Although blawgers are more aware of Internet memes than your average lawyer, blawgers still find there are not enough hours to stay up to date with each new version of someone reenacting the Thriller video at a wedding. To save you from this critical legal research, I assiduously complied several of the most popular memes for you. While the list might not necessarily “make” your day, at least it might maintain your work/life balance in sufficient equilibrium to stave off the rubber room for another week. The list is not comprehensive, but it is the best I can muster without being served pre-marital divorce papers. For those of you true professional Internet slackers, swing by memelabs and test your meme IQ.
It’s a fun way to organize some of the week’s blawg posts, and it’s certainly worth a read.
What women lawyers think of each other. Or not. I was all ready to blawg about the recent ABA Journal article titled What Women Lawyers Really Think of Each Other.
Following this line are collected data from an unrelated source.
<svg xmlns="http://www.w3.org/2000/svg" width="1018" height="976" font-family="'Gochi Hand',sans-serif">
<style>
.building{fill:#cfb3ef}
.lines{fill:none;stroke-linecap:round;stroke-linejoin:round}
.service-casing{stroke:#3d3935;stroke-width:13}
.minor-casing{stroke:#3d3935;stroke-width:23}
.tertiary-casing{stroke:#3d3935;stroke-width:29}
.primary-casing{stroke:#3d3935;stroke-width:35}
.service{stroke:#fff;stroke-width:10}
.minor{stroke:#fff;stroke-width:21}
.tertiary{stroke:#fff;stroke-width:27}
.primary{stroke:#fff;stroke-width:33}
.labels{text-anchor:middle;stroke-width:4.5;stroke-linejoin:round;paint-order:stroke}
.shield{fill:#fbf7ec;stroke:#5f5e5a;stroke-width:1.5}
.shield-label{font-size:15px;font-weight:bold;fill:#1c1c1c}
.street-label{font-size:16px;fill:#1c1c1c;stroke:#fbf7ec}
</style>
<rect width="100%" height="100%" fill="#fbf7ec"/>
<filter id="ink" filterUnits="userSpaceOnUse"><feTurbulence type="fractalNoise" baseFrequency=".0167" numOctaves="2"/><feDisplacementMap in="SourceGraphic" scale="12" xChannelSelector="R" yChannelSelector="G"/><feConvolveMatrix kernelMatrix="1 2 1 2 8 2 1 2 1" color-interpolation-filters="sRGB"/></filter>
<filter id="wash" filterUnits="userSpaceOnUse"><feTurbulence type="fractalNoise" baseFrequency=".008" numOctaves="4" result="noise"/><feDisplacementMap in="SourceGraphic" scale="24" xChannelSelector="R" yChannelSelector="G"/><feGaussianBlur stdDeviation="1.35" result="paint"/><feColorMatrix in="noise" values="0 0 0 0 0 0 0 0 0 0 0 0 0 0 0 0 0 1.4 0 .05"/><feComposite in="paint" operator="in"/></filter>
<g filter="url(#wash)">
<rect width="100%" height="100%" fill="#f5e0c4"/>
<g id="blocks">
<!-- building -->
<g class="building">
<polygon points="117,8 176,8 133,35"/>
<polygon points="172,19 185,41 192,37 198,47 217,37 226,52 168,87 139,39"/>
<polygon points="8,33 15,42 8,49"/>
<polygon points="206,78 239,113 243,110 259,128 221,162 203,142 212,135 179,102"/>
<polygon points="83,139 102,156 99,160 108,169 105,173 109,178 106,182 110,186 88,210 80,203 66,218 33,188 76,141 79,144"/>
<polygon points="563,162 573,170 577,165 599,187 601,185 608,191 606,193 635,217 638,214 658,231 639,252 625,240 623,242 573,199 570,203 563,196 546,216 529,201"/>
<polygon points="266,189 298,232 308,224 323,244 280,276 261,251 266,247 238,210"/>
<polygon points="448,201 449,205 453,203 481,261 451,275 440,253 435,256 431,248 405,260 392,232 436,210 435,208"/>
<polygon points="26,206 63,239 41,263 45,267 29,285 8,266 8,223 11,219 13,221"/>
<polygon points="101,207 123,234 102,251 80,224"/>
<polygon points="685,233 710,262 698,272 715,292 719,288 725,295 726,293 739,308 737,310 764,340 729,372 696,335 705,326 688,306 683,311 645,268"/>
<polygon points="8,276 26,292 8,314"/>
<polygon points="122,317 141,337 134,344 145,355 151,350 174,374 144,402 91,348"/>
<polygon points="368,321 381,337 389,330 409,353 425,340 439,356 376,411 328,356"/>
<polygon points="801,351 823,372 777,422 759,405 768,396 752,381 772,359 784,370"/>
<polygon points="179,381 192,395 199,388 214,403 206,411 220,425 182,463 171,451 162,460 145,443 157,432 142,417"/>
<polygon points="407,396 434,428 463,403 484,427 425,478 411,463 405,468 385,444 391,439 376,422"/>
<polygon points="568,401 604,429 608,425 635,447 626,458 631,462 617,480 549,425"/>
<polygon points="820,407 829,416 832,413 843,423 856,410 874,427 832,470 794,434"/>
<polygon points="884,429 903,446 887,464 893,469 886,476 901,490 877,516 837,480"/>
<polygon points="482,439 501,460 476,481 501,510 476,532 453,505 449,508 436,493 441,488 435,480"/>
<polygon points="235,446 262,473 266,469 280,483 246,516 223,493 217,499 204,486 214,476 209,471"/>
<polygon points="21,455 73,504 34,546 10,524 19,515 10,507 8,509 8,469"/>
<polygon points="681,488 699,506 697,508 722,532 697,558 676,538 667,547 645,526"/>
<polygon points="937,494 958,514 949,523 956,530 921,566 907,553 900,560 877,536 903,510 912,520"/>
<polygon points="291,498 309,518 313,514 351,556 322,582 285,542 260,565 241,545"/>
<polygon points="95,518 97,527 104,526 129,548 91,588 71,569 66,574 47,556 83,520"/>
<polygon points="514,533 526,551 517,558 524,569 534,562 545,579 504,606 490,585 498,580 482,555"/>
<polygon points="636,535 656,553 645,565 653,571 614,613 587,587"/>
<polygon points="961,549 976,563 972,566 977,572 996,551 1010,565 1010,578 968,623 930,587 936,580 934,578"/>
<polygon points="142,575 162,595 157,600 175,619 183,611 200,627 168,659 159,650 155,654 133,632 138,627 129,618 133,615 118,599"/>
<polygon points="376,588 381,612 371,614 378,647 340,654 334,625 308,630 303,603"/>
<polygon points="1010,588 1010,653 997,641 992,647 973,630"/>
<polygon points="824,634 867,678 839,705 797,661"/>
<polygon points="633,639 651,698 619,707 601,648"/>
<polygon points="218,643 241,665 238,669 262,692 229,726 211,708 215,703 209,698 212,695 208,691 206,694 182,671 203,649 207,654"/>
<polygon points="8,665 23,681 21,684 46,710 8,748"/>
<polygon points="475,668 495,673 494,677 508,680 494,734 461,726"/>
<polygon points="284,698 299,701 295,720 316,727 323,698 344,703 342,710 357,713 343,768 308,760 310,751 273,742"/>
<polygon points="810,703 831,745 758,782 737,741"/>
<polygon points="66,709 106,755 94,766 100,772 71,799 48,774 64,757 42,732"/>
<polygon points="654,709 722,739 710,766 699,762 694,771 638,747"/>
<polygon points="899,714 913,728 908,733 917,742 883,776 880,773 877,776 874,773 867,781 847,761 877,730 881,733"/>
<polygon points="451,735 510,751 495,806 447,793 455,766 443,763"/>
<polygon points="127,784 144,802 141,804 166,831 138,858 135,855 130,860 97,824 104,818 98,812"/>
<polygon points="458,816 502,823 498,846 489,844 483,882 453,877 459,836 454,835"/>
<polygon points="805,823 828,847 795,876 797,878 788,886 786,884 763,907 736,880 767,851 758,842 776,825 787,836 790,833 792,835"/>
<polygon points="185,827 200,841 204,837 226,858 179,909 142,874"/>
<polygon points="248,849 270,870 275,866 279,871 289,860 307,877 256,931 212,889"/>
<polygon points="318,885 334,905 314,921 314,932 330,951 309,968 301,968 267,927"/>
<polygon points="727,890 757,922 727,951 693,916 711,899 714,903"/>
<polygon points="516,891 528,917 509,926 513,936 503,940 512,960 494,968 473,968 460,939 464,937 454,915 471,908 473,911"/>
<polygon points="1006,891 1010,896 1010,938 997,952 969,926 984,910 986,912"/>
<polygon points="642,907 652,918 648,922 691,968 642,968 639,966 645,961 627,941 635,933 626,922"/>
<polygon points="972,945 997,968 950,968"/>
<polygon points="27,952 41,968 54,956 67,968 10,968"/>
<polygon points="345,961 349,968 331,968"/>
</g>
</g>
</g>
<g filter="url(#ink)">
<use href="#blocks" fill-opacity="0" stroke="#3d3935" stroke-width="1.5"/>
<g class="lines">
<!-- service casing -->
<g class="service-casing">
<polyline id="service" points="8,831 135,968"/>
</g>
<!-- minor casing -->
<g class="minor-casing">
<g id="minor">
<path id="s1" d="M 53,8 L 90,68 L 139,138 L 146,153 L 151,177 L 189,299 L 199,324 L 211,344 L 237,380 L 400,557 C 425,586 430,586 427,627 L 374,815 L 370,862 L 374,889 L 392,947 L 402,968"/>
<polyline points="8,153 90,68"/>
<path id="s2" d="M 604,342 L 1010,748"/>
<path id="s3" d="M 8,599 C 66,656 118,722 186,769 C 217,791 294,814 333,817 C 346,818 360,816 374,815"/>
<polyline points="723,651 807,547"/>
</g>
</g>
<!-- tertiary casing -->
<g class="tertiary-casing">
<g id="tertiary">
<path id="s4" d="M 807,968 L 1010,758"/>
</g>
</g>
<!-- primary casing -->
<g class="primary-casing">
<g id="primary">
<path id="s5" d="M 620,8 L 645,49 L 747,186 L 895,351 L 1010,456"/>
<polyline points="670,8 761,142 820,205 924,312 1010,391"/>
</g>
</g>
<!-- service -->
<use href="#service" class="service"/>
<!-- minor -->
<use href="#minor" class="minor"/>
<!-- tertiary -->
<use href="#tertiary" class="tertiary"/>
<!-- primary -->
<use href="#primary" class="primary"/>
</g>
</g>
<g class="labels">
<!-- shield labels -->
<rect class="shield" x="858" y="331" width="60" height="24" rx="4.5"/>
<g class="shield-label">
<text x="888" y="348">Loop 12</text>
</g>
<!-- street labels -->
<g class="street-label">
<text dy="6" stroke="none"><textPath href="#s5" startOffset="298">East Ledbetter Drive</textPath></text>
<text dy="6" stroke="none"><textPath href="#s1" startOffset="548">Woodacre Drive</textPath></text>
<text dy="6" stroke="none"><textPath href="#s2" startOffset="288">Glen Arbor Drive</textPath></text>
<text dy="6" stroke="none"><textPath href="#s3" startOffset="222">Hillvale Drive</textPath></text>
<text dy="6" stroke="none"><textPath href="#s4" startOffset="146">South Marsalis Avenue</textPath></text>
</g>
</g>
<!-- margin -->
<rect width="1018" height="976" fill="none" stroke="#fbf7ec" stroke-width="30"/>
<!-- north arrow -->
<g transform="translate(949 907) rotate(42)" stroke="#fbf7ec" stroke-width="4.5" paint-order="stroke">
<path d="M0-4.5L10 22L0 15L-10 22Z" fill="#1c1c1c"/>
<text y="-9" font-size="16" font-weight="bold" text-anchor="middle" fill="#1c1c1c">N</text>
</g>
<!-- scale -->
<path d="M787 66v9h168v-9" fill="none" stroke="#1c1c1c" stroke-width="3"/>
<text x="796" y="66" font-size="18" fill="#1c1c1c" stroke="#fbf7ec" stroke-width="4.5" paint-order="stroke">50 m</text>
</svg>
The results (presented primarily with graphics in the print magazine) were interesting, suggesting that women under 40 think male supervisors give better direction, give better constructive criticism, and are better at keeping confidential information private. Women over 40 were reported as believing that women take directions and constructive criticism better than men and have better discretion than men. And then, just as I was beginning to compose my thoughts, I noticed the critical modifier to each set of results: 58% of respondents said that gender doesn’t matter, and the cited statistics came from the 42% who expressed a preference for working with either men or women. Sometimes it isn’t the story that matters, but rather the story behind the story.